The University was founded in 1787 as a small private school named the Pittsburgh Academy. In 1819, it was renamed the Western University of Pennsylvania and then renamed again, in 1908, as the University of Pittsburgh. The Johnstown campus was established in 1927, while the Bradford, Greensburg, and Titusville campuses were established in 1963. The University of Pittsburgh remained private until 1966, when it became a public state-related institution and was renamed the University of Pittsburgh of the Commonwealth System of Higher Education.

The University is the most comprehensive educational institution in Western Pennsylvania, enrolling approximately 36,000 students. Through its five campuses, the University is able to fulfill its commitment to student access by offering an excellent undergraduate experience across a range of aspirations, abilities, and interests. The Pittsburgh campus, located in Allegheny County, offers certificate, baccalaureate, master’s, first professional, and doctoral programs.The campuses in Johnstown and Bradford offer certificate, associate’s, and baccalaureate programs. The Greensburg campus offers certificate and baccalaureate programs, while the Titusville campus offers certificate and associate’s degree programs. In total, the University offers more than 440 distinct degree programs and numerous dual,  joint, and cooperative degree programs.

The University Board of Trustees is responsible for advancing the purposes of the University; promoting and protecting its independence, academic freedom, and integrity; and enhancing and preserving its assets for the benefit of future generations of students and society at large. The complete membership of the board includes the Chancellor and four categories of trustees—term (17), special (15), alumni (six), and commonwealth (12)—for a total of 51 members. The governor of Pennsylvania, the commonwealth secretary of education, the chief executive of Allegheny County, and the mayor of the City of Pittsburgh serve as ex-officio members without vote.

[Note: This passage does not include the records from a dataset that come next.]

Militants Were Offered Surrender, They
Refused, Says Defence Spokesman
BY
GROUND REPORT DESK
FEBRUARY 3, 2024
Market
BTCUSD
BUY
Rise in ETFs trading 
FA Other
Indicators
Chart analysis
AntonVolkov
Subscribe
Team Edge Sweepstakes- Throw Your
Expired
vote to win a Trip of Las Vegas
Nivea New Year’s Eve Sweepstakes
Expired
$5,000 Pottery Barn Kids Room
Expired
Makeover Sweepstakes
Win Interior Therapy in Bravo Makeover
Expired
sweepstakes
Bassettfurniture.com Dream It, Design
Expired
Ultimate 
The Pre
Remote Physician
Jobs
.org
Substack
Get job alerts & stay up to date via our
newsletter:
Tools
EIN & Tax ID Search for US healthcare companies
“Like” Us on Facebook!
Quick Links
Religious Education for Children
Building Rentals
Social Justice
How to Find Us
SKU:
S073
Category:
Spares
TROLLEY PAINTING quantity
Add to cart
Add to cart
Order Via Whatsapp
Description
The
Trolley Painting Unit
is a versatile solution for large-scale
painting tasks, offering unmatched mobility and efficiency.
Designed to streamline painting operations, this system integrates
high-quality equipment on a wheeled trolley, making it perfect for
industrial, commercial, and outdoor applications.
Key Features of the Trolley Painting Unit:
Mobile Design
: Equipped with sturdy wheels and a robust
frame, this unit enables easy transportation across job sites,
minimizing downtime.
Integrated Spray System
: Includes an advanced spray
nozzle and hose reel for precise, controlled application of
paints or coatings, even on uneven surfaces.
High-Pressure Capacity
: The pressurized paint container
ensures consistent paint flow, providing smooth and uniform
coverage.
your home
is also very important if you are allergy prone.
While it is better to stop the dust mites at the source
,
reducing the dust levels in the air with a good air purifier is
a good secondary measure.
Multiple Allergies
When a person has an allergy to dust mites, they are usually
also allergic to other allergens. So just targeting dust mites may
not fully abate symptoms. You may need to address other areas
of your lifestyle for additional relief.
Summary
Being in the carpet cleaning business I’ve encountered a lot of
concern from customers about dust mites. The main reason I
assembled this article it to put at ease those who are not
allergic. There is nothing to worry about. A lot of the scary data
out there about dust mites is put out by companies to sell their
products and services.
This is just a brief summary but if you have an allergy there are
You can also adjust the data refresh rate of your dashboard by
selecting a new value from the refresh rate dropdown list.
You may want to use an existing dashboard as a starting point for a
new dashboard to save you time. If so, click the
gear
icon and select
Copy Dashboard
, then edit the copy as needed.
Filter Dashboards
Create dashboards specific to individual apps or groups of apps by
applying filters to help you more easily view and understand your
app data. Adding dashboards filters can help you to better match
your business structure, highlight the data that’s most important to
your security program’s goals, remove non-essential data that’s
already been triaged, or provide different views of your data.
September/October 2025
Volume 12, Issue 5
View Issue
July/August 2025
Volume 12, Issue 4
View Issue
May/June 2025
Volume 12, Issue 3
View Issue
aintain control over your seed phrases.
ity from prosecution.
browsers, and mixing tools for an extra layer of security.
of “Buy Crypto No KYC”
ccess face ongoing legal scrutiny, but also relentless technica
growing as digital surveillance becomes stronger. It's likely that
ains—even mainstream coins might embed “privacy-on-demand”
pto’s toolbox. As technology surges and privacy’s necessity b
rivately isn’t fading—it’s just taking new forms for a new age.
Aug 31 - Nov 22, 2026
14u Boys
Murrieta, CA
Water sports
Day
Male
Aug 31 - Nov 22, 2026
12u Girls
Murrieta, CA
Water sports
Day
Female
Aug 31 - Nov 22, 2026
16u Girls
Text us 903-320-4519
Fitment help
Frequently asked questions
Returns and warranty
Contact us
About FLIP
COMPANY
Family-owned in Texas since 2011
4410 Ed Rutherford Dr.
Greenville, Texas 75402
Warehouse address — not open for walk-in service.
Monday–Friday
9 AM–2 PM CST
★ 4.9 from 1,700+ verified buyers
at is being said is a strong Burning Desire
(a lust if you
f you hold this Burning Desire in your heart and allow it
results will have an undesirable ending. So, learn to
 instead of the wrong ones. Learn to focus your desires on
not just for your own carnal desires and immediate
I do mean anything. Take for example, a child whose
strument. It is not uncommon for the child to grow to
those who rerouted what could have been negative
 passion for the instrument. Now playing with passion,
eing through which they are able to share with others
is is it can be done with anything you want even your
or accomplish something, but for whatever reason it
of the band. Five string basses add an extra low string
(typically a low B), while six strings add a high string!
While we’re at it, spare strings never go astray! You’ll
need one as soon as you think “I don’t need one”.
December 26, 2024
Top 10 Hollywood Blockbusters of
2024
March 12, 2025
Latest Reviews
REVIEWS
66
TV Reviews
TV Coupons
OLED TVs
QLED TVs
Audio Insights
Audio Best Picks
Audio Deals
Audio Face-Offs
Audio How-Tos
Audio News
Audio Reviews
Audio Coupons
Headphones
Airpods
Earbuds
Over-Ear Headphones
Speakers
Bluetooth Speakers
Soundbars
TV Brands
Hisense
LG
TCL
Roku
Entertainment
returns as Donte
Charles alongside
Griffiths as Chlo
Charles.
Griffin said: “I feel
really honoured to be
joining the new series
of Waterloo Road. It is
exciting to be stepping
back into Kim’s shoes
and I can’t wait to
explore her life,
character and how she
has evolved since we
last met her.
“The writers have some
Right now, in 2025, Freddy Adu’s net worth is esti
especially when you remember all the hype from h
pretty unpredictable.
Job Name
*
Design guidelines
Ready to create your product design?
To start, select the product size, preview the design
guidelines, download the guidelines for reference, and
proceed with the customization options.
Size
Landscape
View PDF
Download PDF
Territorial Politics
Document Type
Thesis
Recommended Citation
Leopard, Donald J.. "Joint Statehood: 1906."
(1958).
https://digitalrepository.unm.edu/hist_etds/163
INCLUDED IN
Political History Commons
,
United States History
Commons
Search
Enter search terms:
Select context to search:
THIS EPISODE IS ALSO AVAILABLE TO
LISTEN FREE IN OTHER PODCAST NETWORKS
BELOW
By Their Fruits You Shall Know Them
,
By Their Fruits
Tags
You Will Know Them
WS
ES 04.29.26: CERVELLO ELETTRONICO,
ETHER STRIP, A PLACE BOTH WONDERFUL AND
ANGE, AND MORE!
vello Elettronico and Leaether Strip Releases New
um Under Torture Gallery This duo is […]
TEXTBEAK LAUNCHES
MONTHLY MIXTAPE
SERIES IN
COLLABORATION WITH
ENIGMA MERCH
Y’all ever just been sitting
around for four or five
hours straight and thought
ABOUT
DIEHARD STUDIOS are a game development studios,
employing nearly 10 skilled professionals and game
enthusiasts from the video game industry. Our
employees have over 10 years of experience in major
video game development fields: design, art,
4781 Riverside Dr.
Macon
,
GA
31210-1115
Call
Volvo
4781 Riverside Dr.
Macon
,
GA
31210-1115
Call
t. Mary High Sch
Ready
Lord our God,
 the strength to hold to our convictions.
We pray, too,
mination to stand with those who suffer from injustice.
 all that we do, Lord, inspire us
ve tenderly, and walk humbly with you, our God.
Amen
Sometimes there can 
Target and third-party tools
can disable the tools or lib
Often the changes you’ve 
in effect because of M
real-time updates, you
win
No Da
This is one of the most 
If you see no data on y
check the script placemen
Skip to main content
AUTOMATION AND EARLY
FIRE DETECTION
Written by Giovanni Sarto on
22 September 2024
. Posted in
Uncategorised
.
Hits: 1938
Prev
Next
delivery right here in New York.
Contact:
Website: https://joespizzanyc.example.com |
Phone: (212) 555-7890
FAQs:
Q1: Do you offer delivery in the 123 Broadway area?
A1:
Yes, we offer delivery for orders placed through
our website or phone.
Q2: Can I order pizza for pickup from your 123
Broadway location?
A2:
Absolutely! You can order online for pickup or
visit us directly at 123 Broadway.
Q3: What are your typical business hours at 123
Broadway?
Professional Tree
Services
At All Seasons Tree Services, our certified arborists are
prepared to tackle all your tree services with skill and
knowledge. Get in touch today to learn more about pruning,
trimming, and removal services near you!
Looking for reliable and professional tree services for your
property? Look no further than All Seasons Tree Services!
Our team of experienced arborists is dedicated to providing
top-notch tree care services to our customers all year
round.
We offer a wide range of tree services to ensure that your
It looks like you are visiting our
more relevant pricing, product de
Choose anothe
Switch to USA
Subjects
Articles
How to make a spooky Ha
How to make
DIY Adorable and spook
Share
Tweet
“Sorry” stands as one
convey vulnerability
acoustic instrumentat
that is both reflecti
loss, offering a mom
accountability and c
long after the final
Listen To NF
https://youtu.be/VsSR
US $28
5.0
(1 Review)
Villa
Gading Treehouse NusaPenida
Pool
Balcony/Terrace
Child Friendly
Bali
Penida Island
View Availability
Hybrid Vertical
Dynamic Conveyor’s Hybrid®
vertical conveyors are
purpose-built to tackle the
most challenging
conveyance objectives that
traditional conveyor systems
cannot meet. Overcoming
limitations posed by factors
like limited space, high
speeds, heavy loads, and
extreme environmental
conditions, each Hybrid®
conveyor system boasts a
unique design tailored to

The Board of Trustees delegates general administrative, academic, and managerial authority to the Chancellor of the University. The Provost and Senior Vice Chancellor isresponsible for general academic policies and standards and for overall academic matters in all schools and colleges, regional campuses, report to the Senior Vice Chancellor for the health sciences. Based on a total enrollment of approximately 36,000 students, more than 25,000 are undergraduate students and approximately 10,000 are graduate and professional students. The University employs a total of more than 4,000 full-time and about  900 part-time faculty members, more than 7,000 staff members, and approximately 1,000 research associates and postdoctoral associates.